> _YOUR TASK_
When you copy the data that follows, reproduce every word exactly and leave out the images.

> _DATA LISTING_
====================

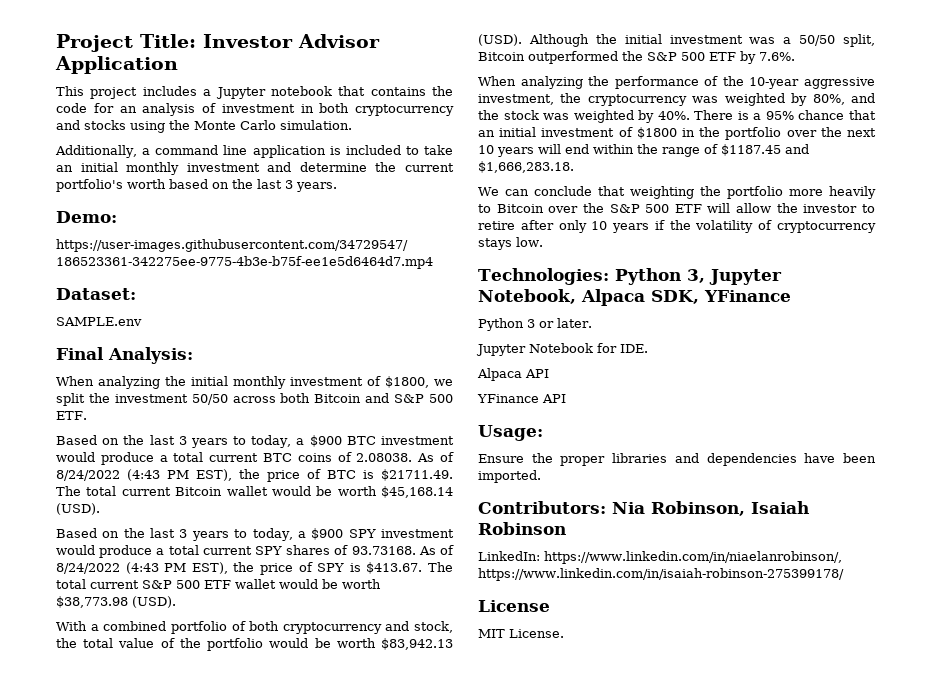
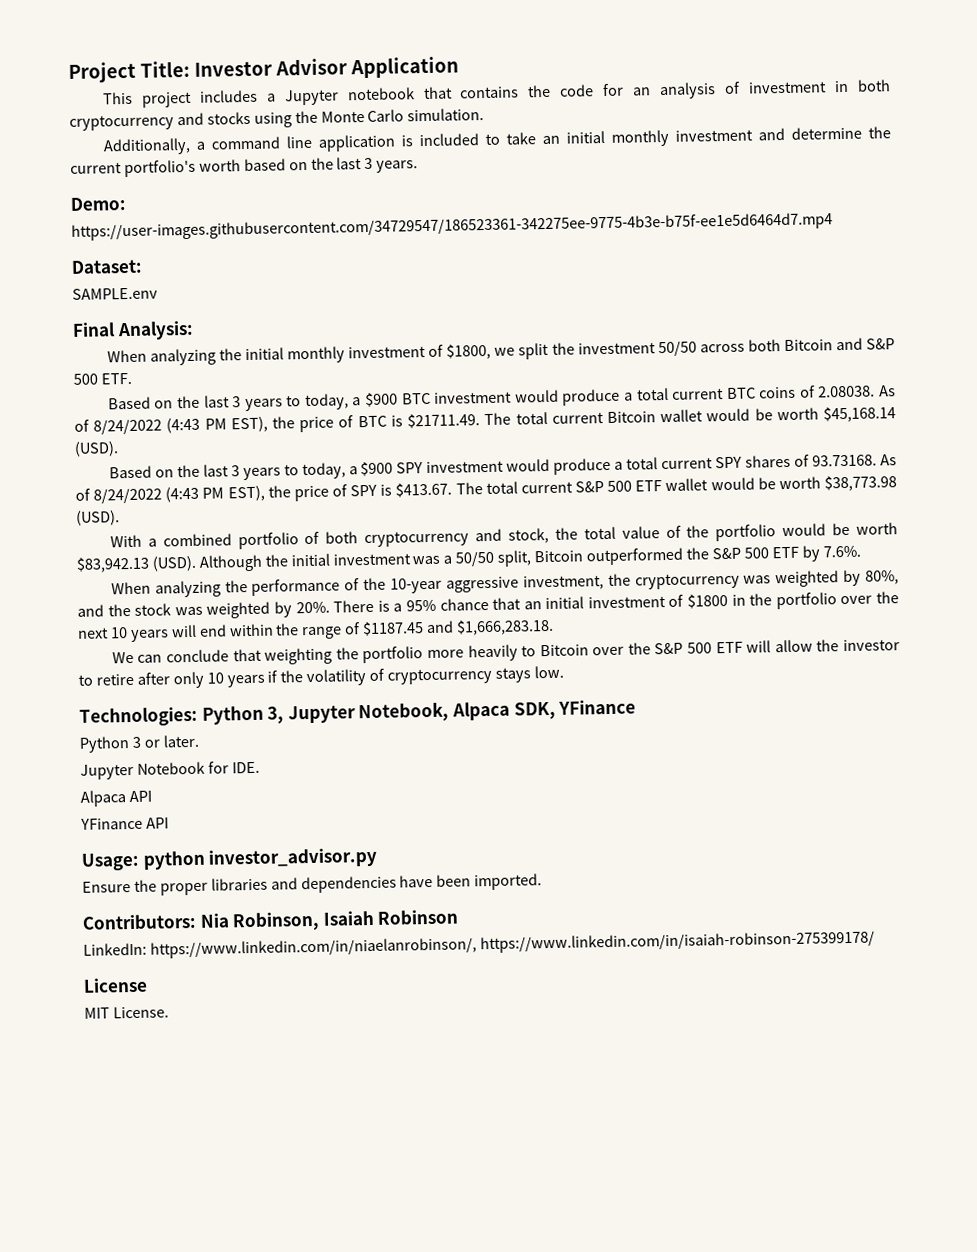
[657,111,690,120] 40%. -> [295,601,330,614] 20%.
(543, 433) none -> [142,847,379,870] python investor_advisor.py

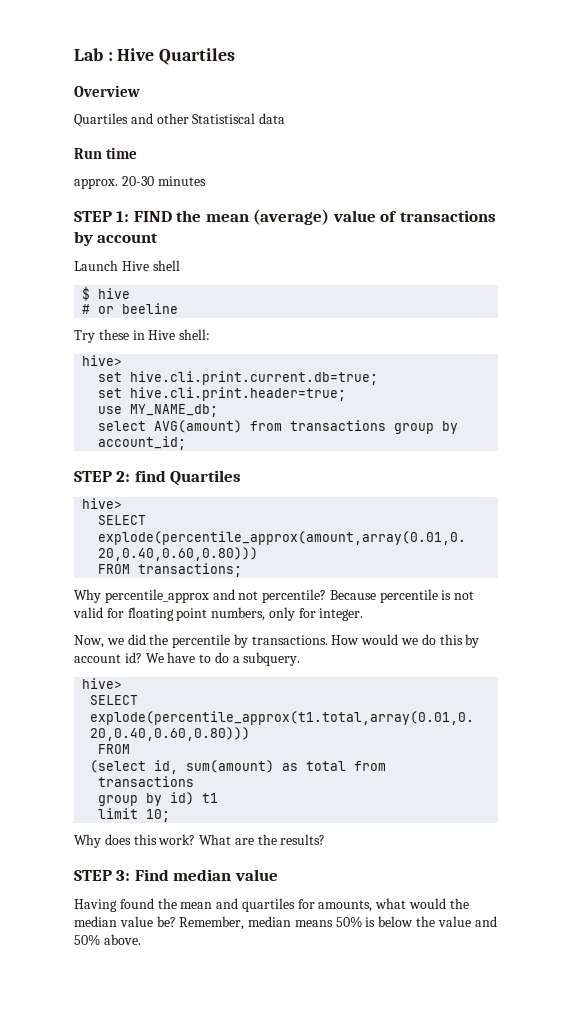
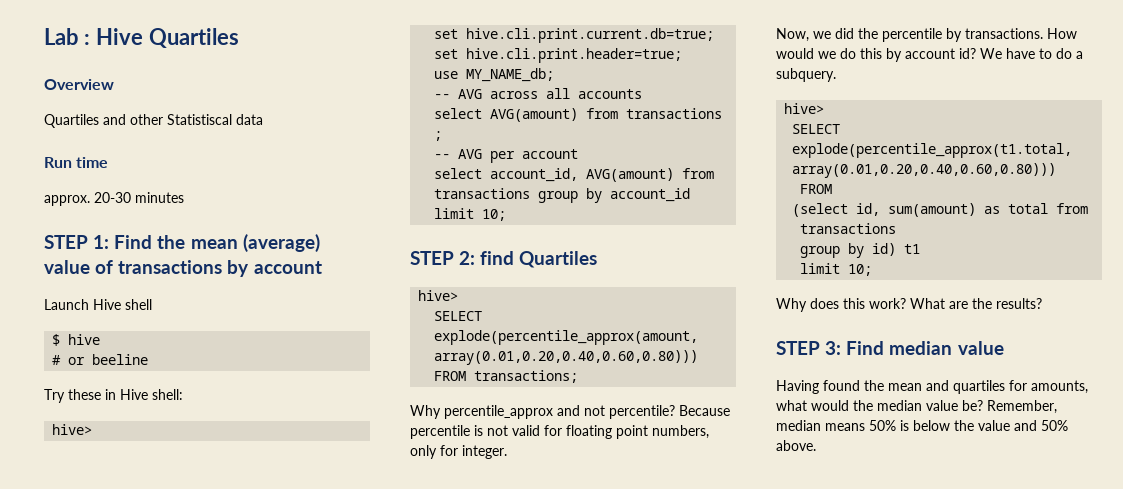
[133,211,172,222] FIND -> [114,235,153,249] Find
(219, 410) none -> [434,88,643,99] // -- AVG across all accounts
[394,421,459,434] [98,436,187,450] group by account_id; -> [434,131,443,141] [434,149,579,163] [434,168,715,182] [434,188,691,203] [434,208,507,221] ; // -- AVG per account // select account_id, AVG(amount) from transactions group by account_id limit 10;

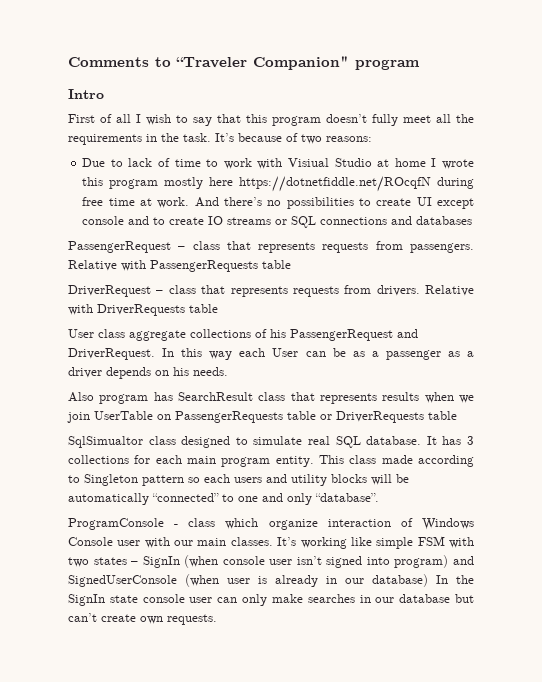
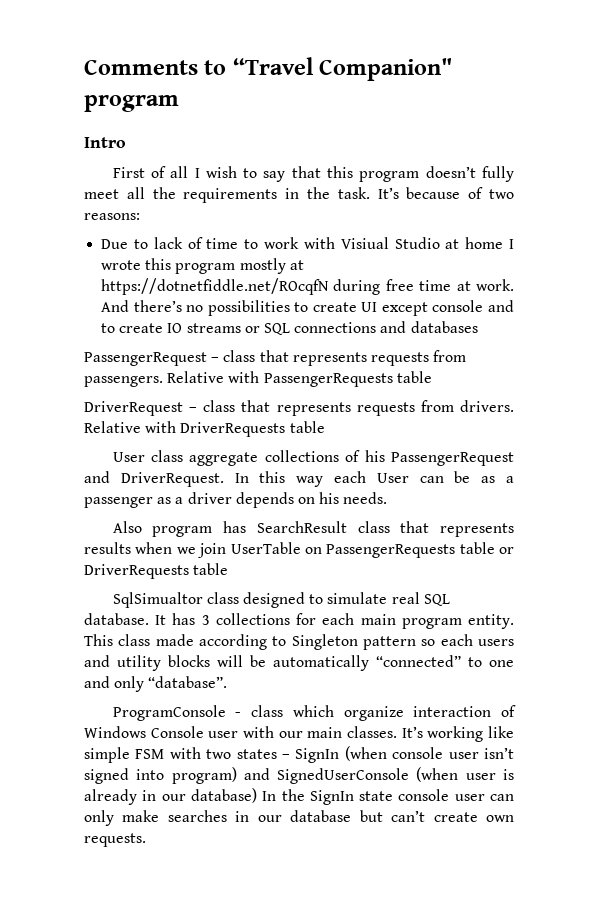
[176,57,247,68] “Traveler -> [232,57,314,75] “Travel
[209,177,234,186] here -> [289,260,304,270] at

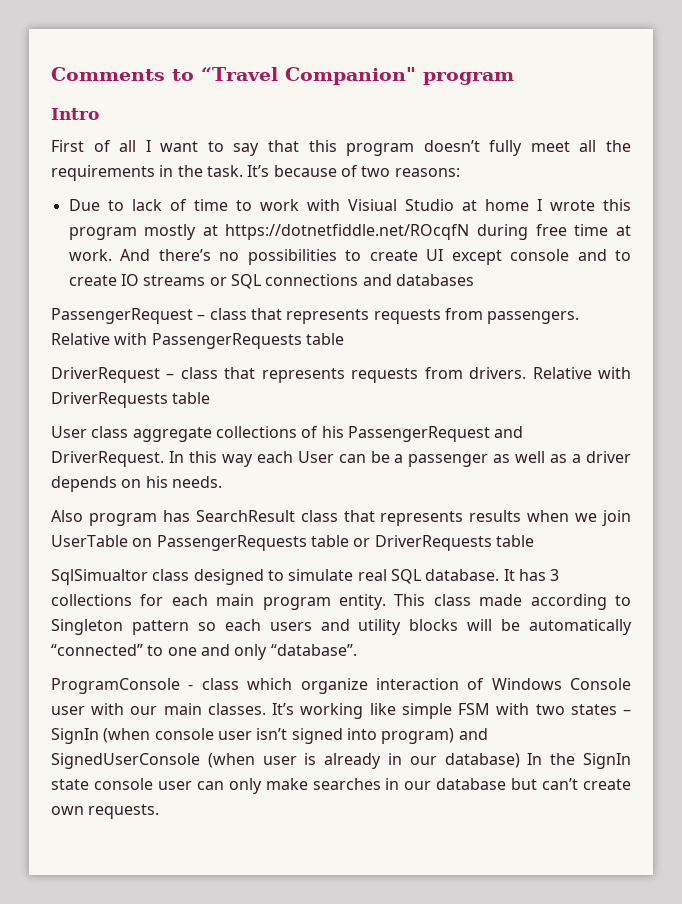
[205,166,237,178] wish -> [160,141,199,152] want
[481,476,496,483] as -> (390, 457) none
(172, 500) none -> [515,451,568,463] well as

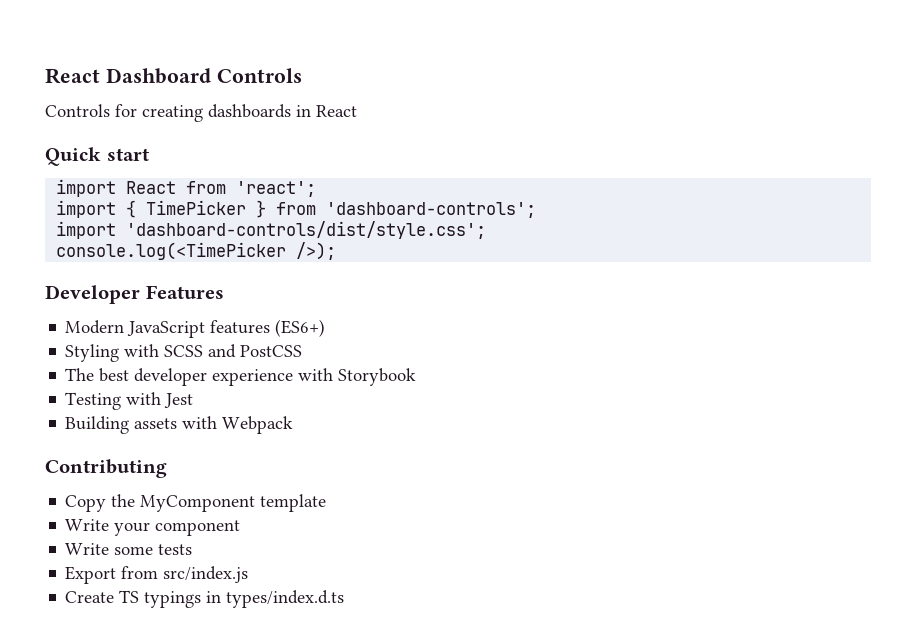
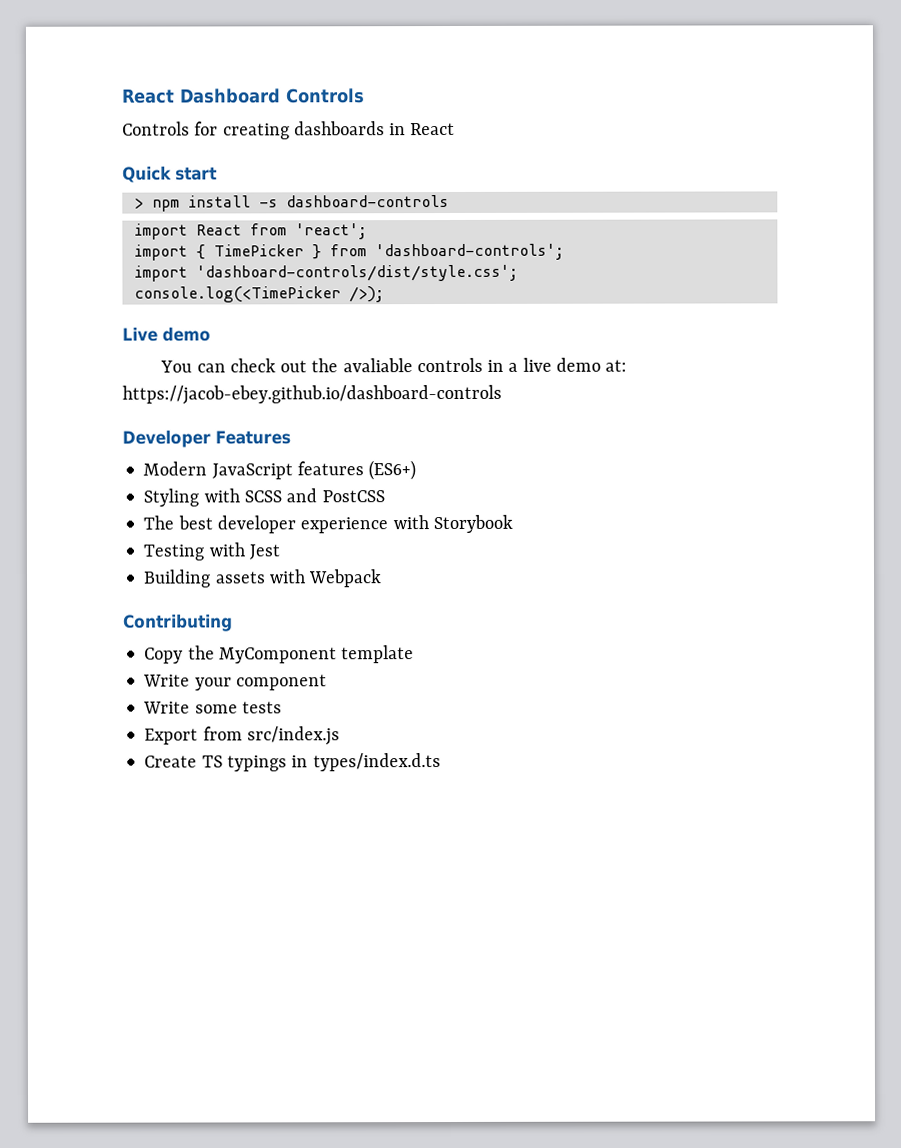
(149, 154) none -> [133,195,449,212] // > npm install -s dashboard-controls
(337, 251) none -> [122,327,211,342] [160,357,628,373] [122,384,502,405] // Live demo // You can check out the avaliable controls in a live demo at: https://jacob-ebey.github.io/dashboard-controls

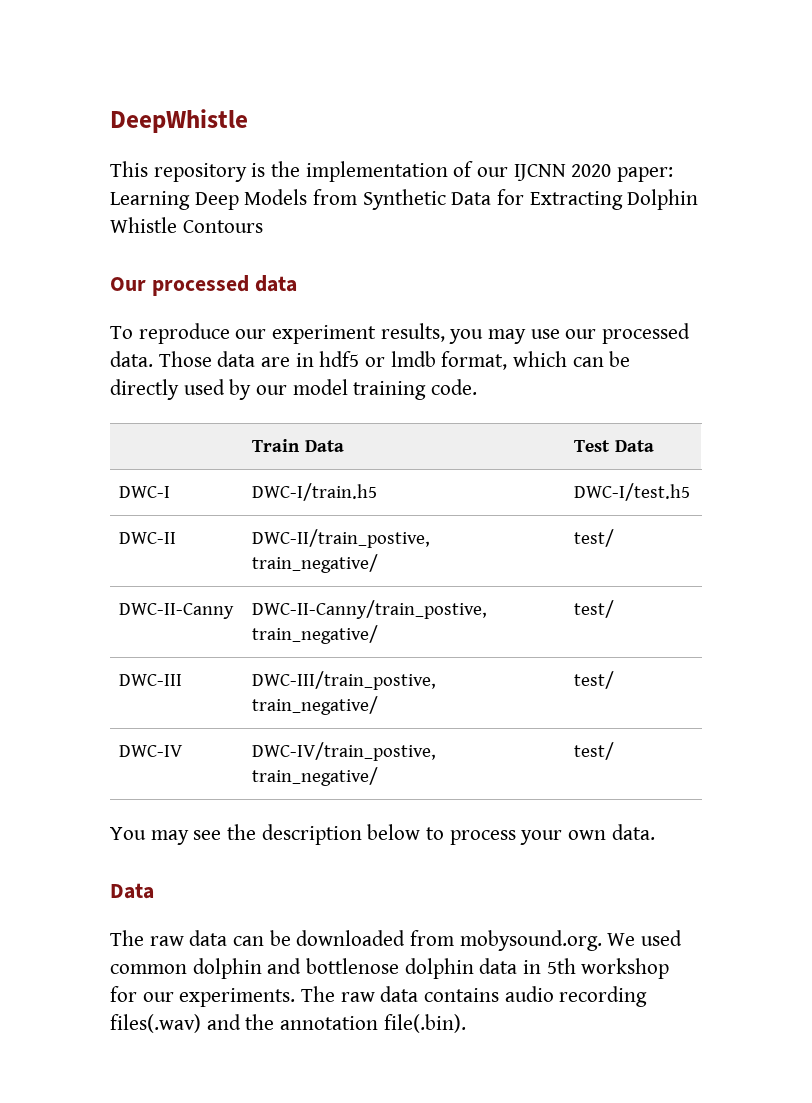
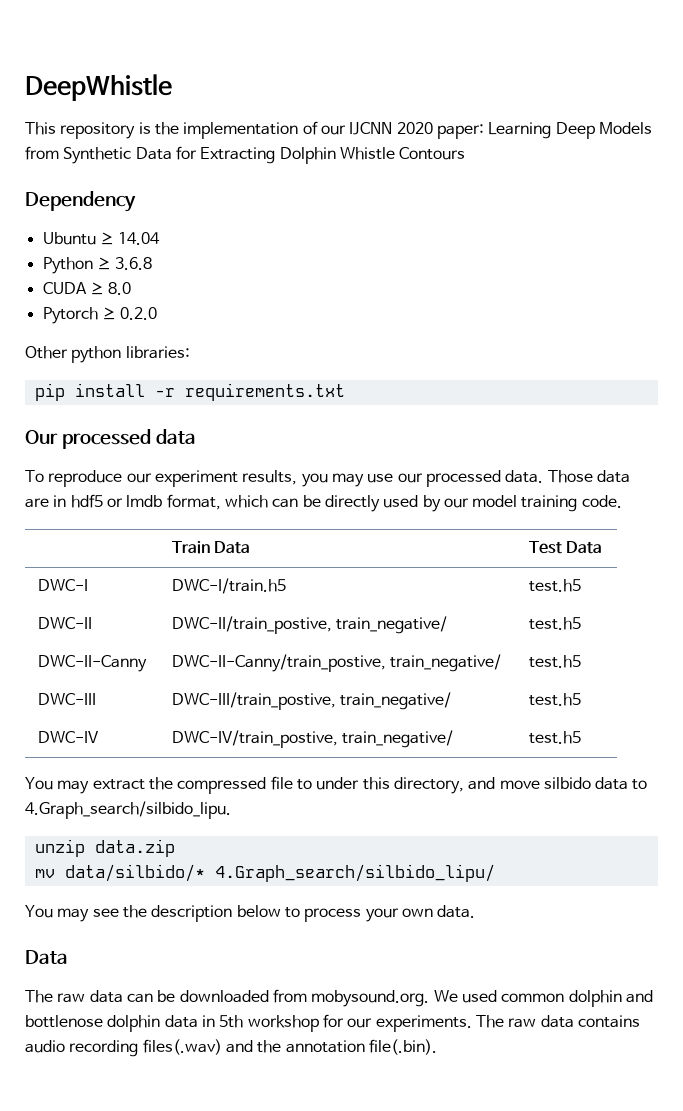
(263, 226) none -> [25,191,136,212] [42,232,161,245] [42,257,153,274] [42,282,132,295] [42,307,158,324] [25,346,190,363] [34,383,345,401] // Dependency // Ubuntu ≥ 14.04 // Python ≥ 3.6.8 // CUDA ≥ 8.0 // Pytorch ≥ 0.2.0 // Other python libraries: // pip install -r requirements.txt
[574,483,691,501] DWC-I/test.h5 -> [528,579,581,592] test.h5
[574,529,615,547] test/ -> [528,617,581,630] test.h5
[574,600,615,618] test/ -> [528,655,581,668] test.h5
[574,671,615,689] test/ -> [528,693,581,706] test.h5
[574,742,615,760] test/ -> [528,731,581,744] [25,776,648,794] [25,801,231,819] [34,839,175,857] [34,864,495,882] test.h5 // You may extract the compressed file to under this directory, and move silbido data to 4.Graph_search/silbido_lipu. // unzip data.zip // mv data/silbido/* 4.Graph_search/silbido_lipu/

====================

> _COMPLETED TASK_
[657,111,690,120] 40%. -> [295,601,330,614] 20%.
(543, 433) none -> [142,847,379,870] python investor_advisor.py

[133,211,172,222] FIND -> [114,235,153,249] Find
(219, 410) none -> [434,88,643,99] // -- AVG across all accounts
[394,421,459,434] [98,436,187,450] group by account_id; -> [434,131,443,141] [434,149,579,163] [434,168,715,182] [434,188,691,203] [434,208,507,221] ; // -- AVG per account // select account_id, AVG(amount) from transactions group by account_id limit 10;

[176,57,247,68] “Traveler -> [232,57,314,75] “Travel
[209,177,234,186] here -> [289,260,304,270] at

[205,166,237,178] wish -> [160,141,199,152] want
[481,476,496,483] as -> (390, 457) none
(172, 500) none -> [515,451,568,463] well as

(149, 154) none -> [133,195,449,212] // > npm install -s dashboard-controls
(337, 251) none -> [122,327,211,342] [160,357,628,373] [122,384,502,405] // Live demo // You can check out the avaliable controls in a live demo at: https://jacob-ebey.github.io/dashboard-controls

(263, 226) none -> [25,191,136,212] [42,232,161,245] [42,257,153,274] [42,282,132,295] [42,307,158,324] [25,346,190,363] [34,383,345,401] // Dependency // Ubuntu ≥ 14.04 // Python ≥ 3.6.8 // CUDA ≥ 8.0 // Pytorch ≥ 0.2.0 // Other python libraries: // pip install -r requirements.txt
[574,483,691,501] DWC-I/test.h5 -> [528,579,581,592] test.h5
[574,529,615,547] test/ -> [528,617,581,630] test.h5
[574,600,615,618] test/ -> [528,655,581,668] test.h5
[574,671,615,689] test/ -> [528,693,581,706] test.h5
[574,742,615,760] test/ -> [528,731,581,744] [25,776,648,794] [25,801,231,819] [34,839,175,857] [34,864,495,882] test.h5 // You may extract the compressed file to under this directory, and move silbido data to 4.Graph_search/silbido_lipu. // unzip data.zip // mv data/silbido/* 4.Graph_search/silbido_lipu/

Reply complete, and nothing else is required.